GOP Tax Reform Poses New Threat For Nonprofits
Newsy and The Center for Public Integrity investigated the impact tax reform has had on nonprofits since the law was passed in December 2017.LEARN MORE
Nonprofit leaders warned the 2017 GOP tax bill could hurt charitable giving. Signs are now piling up those fears are coming true.
When Republicans passed tax reform in 2017, non-profit leaders warned one of the major unintended consequences of the bill could be a drop in charitable giving.
Now, one and a half years after becoming law, a growing number of signs show those fears are being realized.
'Giving USA's' annual report -- the most comprehensive yearly study of philanthropy -- found overall charitable donations dropped an inflation-adjusted 1.7% in 2018. giving by individuals went down 3.4%. It's the first time since 2013 giving has dipped.
The report is the best look so far at the impact the tax law had in its first year, and advocates for non-profits say the findings back up a number of other surveys that are just as troubling.
"By and large we are hearing about decreases, some small, some large," said Rick Cohen, a spokesman for the National Council of Nonprofits. "It will all make a difference. And we are hearing some folks say that they changed their giving behaviors because of the tax law. And, you know, if that's the case, if that's what the data are indicating, then it's something we're even more worried about this year."
The tax law has been cited as part of the reason for these dips by doubling the standard deduction. Millions of Americans who previously itemized their taxes -- subtracting things like taxes, mortgage interest payments and charitable contributions -- now see a bigger tax benefit from taking that standard deduction.
One estimate shows the number of households benefiting from charitable giving dropping from 36 million in 2017 to just 15 million in 2018.
The tax law alone can't be blamed for yearly peaks or valleys in non-profit giving. There are a lot of other factors -- like the stock market, which was particularly volatile towards the end of last year, when most charitable giving occurs. And the complete picture for 2018 won't be known until tax-return information is fully available.
But for nonprofit advocates, the signs keep adding up. And they worry that what could be coming might be worse than what we're already seeing.

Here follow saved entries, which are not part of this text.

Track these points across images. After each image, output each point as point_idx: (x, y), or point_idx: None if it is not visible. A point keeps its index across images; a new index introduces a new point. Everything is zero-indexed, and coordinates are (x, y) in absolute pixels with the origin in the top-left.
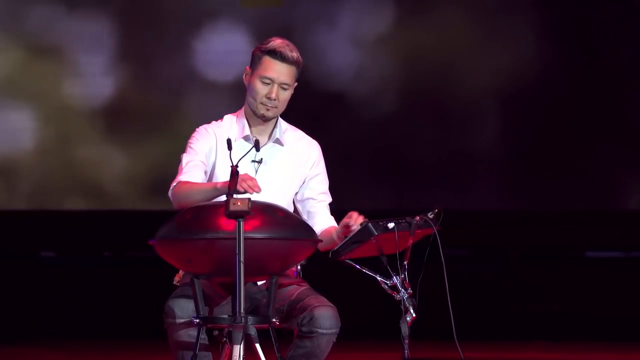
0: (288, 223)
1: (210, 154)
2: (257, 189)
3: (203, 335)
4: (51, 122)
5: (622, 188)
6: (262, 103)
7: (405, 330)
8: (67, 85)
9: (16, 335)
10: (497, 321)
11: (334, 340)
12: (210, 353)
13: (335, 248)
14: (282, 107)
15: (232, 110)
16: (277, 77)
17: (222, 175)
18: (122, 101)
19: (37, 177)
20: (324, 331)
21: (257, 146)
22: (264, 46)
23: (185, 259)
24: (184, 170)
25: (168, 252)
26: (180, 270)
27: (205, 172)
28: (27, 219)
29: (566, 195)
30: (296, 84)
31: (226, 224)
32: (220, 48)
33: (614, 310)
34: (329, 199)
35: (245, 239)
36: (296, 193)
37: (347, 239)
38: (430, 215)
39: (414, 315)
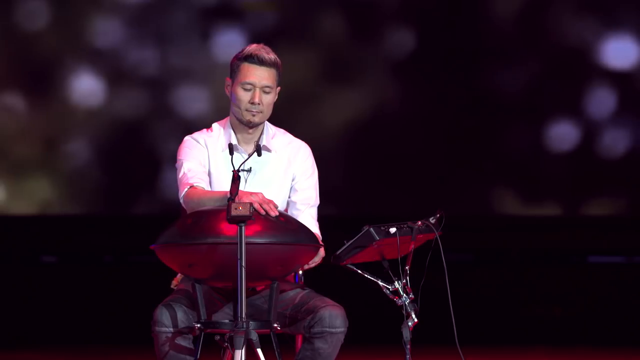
0: (289, 228)
1: (204, 163)
2: (274, 213)
3: (189, 343)
4: None
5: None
6: (247, 110)
7: (407, 335)
8: None
9: (16, 340)
10: (499, 326)
11: (342, 340)
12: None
13: (337, 253)
14: (267, 111)
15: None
16: (258, 81)
17: (219, 185)
18: None
19: None
20: (334, 330)
21: (258, 150)
22: (240, 54)
23: (187, 264)
24: (188, 176)
25: (169, 257)
26: (178, 274)
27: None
28: (28, 223)
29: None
30: (279, 88)
31: (227, 229)
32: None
33: (616, 316)
34: (315, 203)
35: (246, 244)
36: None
37: (348, 243)
38: (432, 220)
39: (415, 320)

"As people kind of get more familiar with whether or not they are getting the standard deduction or itemizing, we're worried that they will give a little bit less just because they'll see that they don't have that charitable giving incentive in the tax law," said Cohen. "They'll still believe in the work that the nonprofits doing, but if they give a little bit less, that means the nonprofit can do a little bit less for the community."